Perfection. Why every Manager should Strive for it.
Perfectionism is a trait that is defined as the need and desire to reach perfection in every possible manner. Perfectionism is usually seen as a good thing. It motivates individuals to achieve their best in whatever they do. It is not always reasonable to achieve perfection because it can lead to time and resources being wasted—even if you would have ended with the same result anyway. This is often a concern managers share during the stages of product development.
Is it worth going above and beyond and trying to get your product to a state of perfection?
By examining Steve Jobs and Elon Musk, two of the most renowned perfectionists and innovators of our time, it starts to make sense why one should push their employee’s and resource capabilities to their limits in order to create the perfect possible product.
Let’s take a look at Apple, the world’s most valuable tech company. Since Apple’s inception, Steve Jobs has led the development of some of the most transformative products of the 20th and 21st century, such as the Macintosh, iPod, and iPhone. These innovative products have changed the way we live our lives and interact with technology today.
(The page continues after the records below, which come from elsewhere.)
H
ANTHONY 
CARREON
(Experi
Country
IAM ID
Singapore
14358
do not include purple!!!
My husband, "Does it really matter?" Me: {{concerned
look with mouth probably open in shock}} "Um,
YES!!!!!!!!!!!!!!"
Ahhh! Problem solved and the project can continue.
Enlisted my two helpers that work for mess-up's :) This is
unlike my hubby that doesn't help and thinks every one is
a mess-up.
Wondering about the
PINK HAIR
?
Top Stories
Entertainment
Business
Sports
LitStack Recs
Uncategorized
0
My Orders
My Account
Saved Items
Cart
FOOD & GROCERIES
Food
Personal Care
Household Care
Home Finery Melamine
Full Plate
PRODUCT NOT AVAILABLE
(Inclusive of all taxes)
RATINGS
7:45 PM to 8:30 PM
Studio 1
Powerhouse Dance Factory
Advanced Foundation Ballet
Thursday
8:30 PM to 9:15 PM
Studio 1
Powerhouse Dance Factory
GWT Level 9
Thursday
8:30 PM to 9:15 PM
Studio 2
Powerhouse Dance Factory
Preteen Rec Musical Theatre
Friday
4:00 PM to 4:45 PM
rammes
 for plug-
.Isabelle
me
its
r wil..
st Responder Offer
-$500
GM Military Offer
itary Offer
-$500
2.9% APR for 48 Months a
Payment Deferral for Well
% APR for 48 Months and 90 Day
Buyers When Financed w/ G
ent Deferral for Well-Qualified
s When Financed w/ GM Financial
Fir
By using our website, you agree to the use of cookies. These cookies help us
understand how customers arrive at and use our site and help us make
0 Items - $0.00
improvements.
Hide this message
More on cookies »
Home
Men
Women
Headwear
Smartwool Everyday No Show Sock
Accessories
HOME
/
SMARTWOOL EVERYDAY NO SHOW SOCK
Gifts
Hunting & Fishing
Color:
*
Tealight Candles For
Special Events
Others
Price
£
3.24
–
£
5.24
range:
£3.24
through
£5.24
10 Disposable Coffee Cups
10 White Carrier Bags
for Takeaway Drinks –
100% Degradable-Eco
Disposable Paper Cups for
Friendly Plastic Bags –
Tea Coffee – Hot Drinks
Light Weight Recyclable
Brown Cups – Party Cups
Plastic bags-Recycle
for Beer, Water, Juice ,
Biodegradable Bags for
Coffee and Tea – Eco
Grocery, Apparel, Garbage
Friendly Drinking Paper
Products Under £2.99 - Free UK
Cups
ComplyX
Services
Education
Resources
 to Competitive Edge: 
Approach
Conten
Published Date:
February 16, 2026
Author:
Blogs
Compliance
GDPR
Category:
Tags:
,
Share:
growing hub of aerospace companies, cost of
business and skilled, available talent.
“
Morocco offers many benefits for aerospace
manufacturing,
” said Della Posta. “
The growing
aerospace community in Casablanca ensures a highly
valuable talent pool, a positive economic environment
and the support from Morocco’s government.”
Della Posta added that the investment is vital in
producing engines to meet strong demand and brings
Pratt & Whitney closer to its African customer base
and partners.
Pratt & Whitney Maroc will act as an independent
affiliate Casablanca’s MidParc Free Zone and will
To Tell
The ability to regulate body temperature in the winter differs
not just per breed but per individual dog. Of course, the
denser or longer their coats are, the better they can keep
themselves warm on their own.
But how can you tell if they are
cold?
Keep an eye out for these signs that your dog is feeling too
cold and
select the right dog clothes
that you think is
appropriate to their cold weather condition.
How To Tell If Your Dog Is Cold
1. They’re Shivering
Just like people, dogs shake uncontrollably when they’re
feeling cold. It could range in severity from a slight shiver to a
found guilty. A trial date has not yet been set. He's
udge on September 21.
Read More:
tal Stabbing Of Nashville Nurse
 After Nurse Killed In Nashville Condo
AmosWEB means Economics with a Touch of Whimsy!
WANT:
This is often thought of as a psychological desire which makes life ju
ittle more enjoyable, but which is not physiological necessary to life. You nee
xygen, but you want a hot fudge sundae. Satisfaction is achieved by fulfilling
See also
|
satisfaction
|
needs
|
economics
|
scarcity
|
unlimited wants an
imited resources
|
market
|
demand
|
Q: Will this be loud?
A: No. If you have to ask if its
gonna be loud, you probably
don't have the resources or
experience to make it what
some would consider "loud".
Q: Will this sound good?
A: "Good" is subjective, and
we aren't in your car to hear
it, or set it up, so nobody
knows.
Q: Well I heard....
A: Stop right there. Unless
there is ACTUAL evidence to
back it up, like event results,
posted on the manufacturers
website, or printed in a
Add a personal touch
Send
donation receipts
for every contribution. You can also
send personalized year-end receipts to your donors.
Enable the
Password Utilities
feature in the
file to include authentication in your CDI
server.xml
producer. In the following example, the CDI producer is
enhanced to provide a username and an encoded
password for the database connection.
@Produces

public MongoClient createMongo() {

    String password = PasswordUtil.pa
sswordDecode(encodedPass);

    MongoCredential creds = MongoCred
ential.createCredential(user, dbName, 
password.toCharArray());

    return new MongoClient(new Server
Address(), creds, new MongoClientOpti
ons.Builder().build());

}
Mac’s graphical user interface revolutionized the definition of personal computing, the iPod redefined how we listened to music, and the iPhone completely changed the way we interact with the internet and computers.
Without Steve Jobs’s passion to reach total perfection in his products, the Macintosh, iPhone, and iPod would never reach the scale of influence they have today. These products will go down in tech history as some of the most transformative products of all time.
Like Jobs, Elon Musk is another innovator who strives for perfection in his products, SpaceX Rockets and Tesla EVs (Electric Vehicles). Musk calls himself a designer CEO, an engineer at heart who spends about 80% of his time focusing on the design and engineering of the product. Musk shares Jobs’ belief on the value of focusing your energy on the product over other aspects such as marketing and finances.
Both Musk and Jobs don’t just want to create a great user experience, implement good design, or build a remarkably engineered product. Musk and Jobs want to build the perfect product that looks and feels like is ahead of its time.
Musk and Jobs wanted to create products that drop customers’ jaws, products that instill you with a sense of wonder and amazement, products where you can feel the passion and pain that was put into creating it, and products that tap into your soul and spirit. When you experience a product created by minds such as Jobs and Musk, it feels like you are experiencing the future. Their products are so transformative that they become obsessed over, develop cult fanbases (these are your core customers, the people that create reviews and judge your product), and go down in history as products that change the way we live. That’s what Jobs and Musk desire, and there is absolutely no way to reach this level without the passion to create the perfect product.
People like Steve Jobs and Elon Musk don’t observe market trends and try to identify what the market wants. If they did, we would never get a Tesla EV or an iPhone, we would still be getting a “smartphone” with a physical keyboard on it or an electric vehicle with little to no technological capabilities. By neglecting market research and pushing for perfection, Musk and Jobs create innovative and transformative products that capture the hearts of consumers and change society for the better.